Here's a little section for you all to check out some cooking ideas from the Angry Man.

I'm going to become the new omni-media like Martha Stewart, Rachel Ray or Charles Manson.

Don't forget to contact me with your favorites.


Angry's Moroccan "NoIDidntStealItFromAMagazine" Chicken Stew

Ingredients

  • 4 Chicken Thighs, or 1-2 BREASTS BREASTS BREASTS!
  • 1 can diced tomato's (Use Dominion blue menu)
  • 1 cup low sodium chicken stock (use that so you can control how salty it is)
  • 1 diced medium onion
  • 1-2 diced zucchini
  • 1 tbsp cumin
  • 1/2 tsp cayanne pepper (more if you like it hot, I would have used more if I had my
  • 1 tbsp cinnamon

Instructions

  • Chop the chicken into 1 inch cubes, or split the thighs in half/quarters, whatever floats your boat.
  • Season chicken with some salt n pepper, not too much, we don't want our heads blowing off.
  • Sautee chicken and onions until almost browned in a pot
  • add zucchini to the pot and brown it all.
  • add stock, chickpeas (drain most of the liquid in the can), tomato's (with liquid), spices
  • bring to boil, then reduce to simmer for 10-15 minutes

    Serve over couscous (it's really fun to say too!)
    (PC Moroccan-Spiced Couscous is really good)

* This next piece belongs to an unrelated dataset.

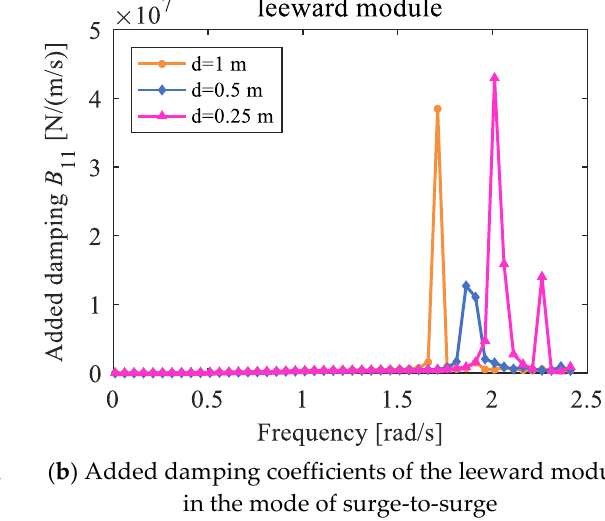
14 of 31 Figure 7. Comparison between the windward module hydrodynamic coefficients of the 3-module model with different gap widths. Although there will be a large error in the calculation of the resonance peak of the hydrodynamic coefficients in the potential theory, it has high reliability in the calculation of the resonance frequency. Table 2 summarized the resonance frequency calculated by Equation (5). As shown in the table, the resonant frequency of multi-floating systems with gap spacing of 1 m, 0.5 m, and 0.25 m are 1.79 rad/s, 1.97 rad/s, and 2.08 rad/s re- spectively. These results are all in fairly good agreement with the numerical calculation, the margin of error was 4.5%, 5.6%, and 3.4%, respectively. Which cross-verified the high prediction accuracy of the modified equation in predicting the resonance frequency. The resonance phenomenon only occurs within a certain frequency range, and the resonance behaviour is also constrained in a relatively narrow frequency band. Table 2. Resonance frequency calculated by Equation (5) and numerically. Gap Width(m)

  • Prepare couscous as per package (easy peasy, just add boiling stock and cover it)
  • Fold in some toasted pine-nuts
  • -->put pine-nuts in a dry frying pan and toss every few seconds until golden, although when they start to burn they're good too.
  • fold in a handful of raisins

Can serve four, I count for 2.  Around 450 calories per serving.


Angry's "Hot Goin' in, Scalding Comin' out" Salsa

Ingredients

  • 4 Plum Tomatos
  • 1 Cup - reduced Salt tomato Sauce (We don't want to make our blood pressure worse)
  • 3 Jalapeno Peppers (use 1 of you don't like it hot)
  • 1 medium onion
  • 2 tbsp pureed garlic
  • 1 fist-ful of fresh cilantro
  • 1/4 cup lime juice
  • 2 tbsp of ground cumin
  • 1 tsp salt (just a little won't hurt)
  • 2 Dozen QV Light Beer
  • 1 box of Band-Aids

Instructions

  • Start off with 1 beer.  Drink it.  Now we're ready to begin.
  • Chunk up the tomato, finely dice the onion.  Split the jalapeno's lengthwise, scrape out the seeds and the white stuff. Slice into long strips, and dice those strips up small.
  • Get one Band-Aid and put on your finger that you just sliced open.  Go to the hospital for 4 stitches.  Stop into the supermarket and buy some more jalapenos to replace the ones that you bled all over.  Repeat previous step.  Have another beer to calm your nerves.
  • You can dice the cilantro up finely if you'd like (don't use the stems, they suck.) or use a hand-blender to puree them.  Some nice.  Smells some good.
  • Mix up the rest of the ingredients in a pot.  Simmer for 30 minutes until your salsa starts to thicken.  Put it in a jar and save it for survivor night.
  • Have the rest of the beer.  Wicked good sure!